From 2005 to 2012, Boersma and his colleagues used NASA’s Aura satellite to scan the air above Europe’s shipping lanes, measuring the levels of NOx. They found that over the past decade, European shipping emissions have experienced wild swings. Changing industry tactics, the global economic crisis, and pollution control legislation on land have all contributed to shipping’s increasing share of the NOx pollution pie.
Before the economic crisis, from 2005 to 2008, European shipping NOx emissions climbed about 15 percent, the scientists found, reflecting a growth in world trade. But in 2008, the global recession shook the shipping industry, sending it, and its emissions, into a sharp decline.
The recession and the resultant drop in trade led to a sharp 12 percent cut in emissions, partly because of decreased demand, but also because of the shipping industry’s adoption of the practice of “slow steaming.”
To save money during the recession, ships dialed back their speeds. As Boersma found, ships in the Mediterranean slowed down by more than 30 percent, going from a running speed of 20 to 25 knots to about 16 to 19 knots. “The slower they go, the cooler their engines run, and the less NOx they produce,” Boersma says.
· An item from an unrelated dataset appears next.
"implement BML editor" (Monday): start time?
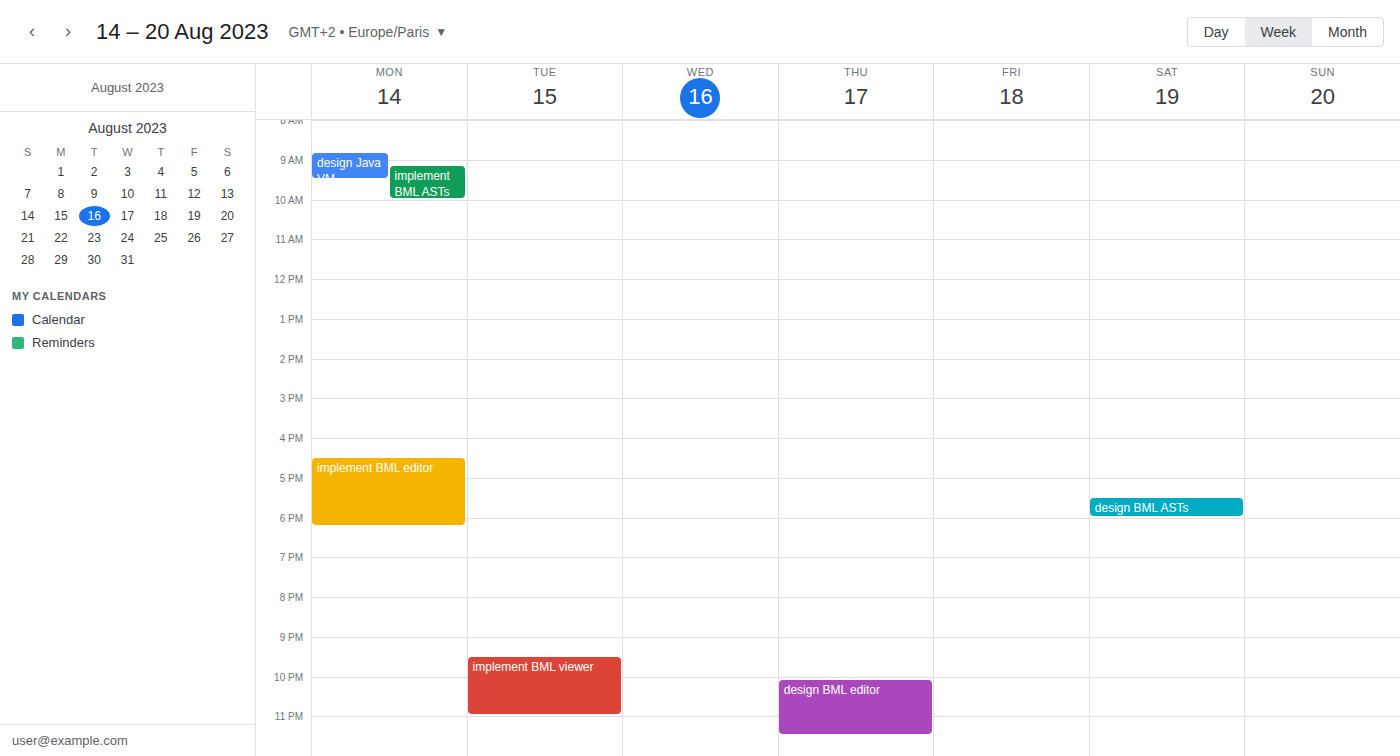
4:30 PMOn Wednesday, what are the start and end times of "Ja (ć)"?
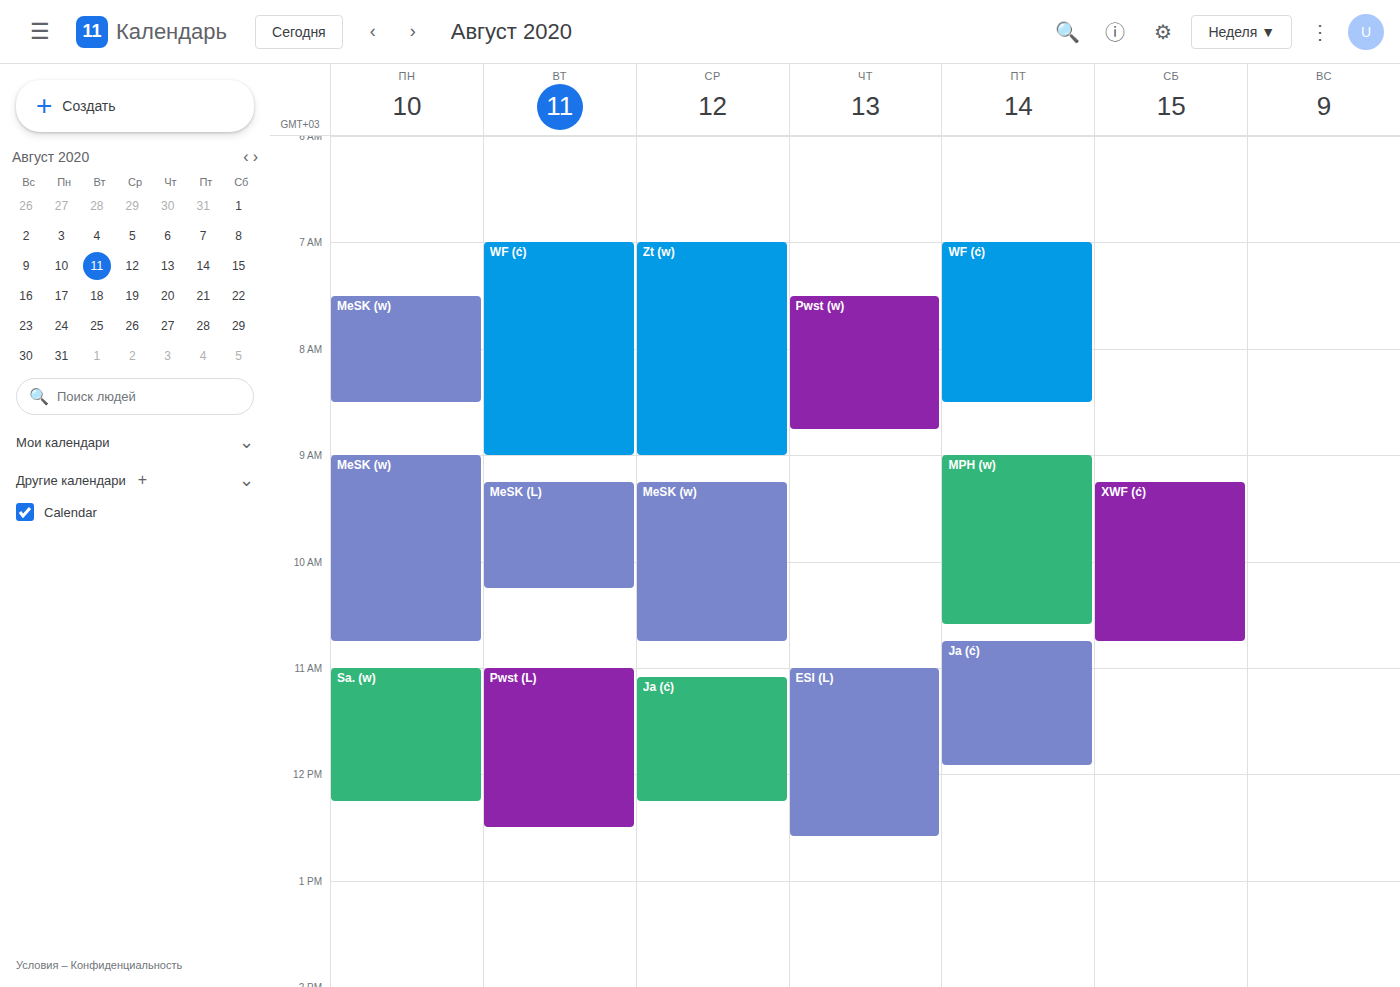
11:05 AM to 12:15 PMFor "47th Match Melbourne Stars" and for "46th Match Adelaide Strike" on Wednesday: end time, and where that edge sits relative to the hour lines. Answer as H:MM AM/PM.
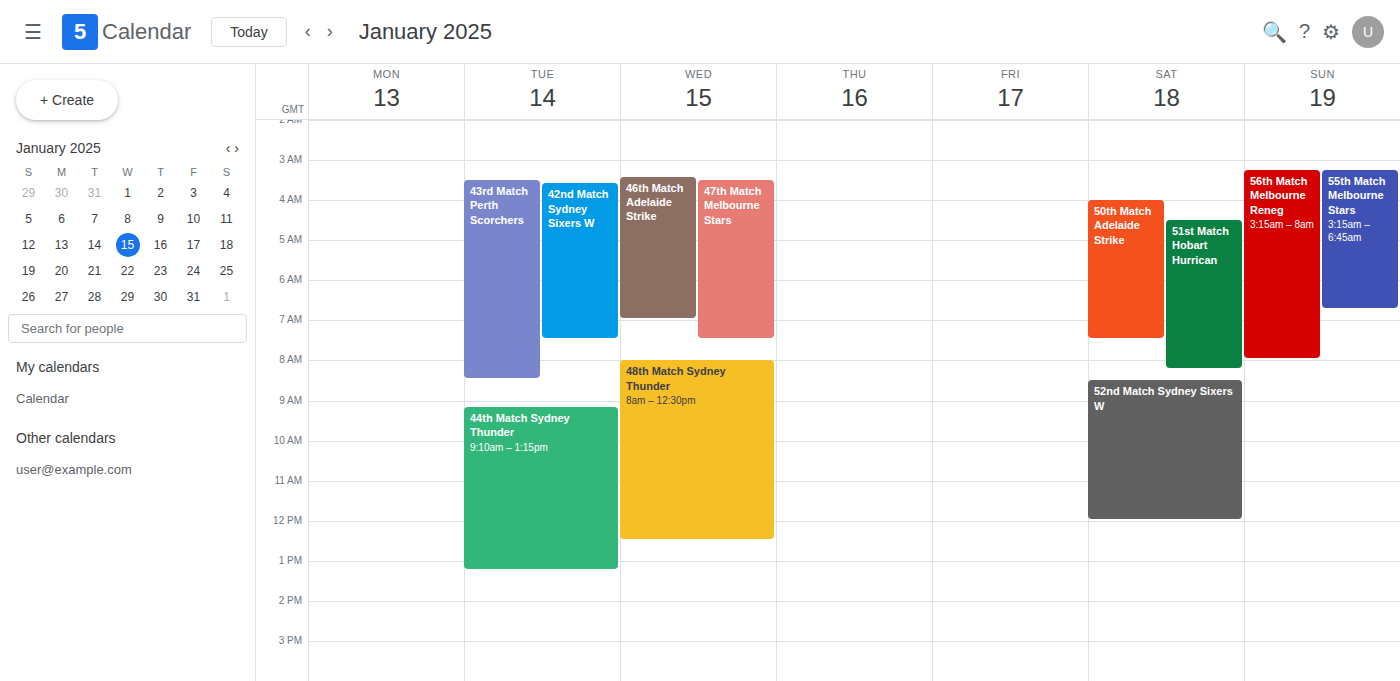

This slow steaming led to a roughly 45 percent drop in average ship NOx emissions.
Yet despite the still-ongoing strategy of slow steaming, “ship emissions are responsible for more and more air pollution in Europe,” says Boersma.
One reason is because land-based NOx emissions in Europe decreased by about four percent annually from 2005 to 2012, due to pollution control policies. “Air pollution on land is cleaning up much faster than air pollution on the sea,” says Boersma.
But since the shipping industry instituted slow steaming for economic and not environmental reasons, ship emissions could climb once more if fuel prices drop.
“The shipping sector should do more to clean up their act, to come into step with the enormous measures being imposed on land-based sources of air pollution,” Boersma says. “Even if slow-steaming was initially done for economic reasons, now that it’s seen to have environmental benefits, my hope is that the shipping sector will continue to do it, since it could help put [the industry] in a more positive light.”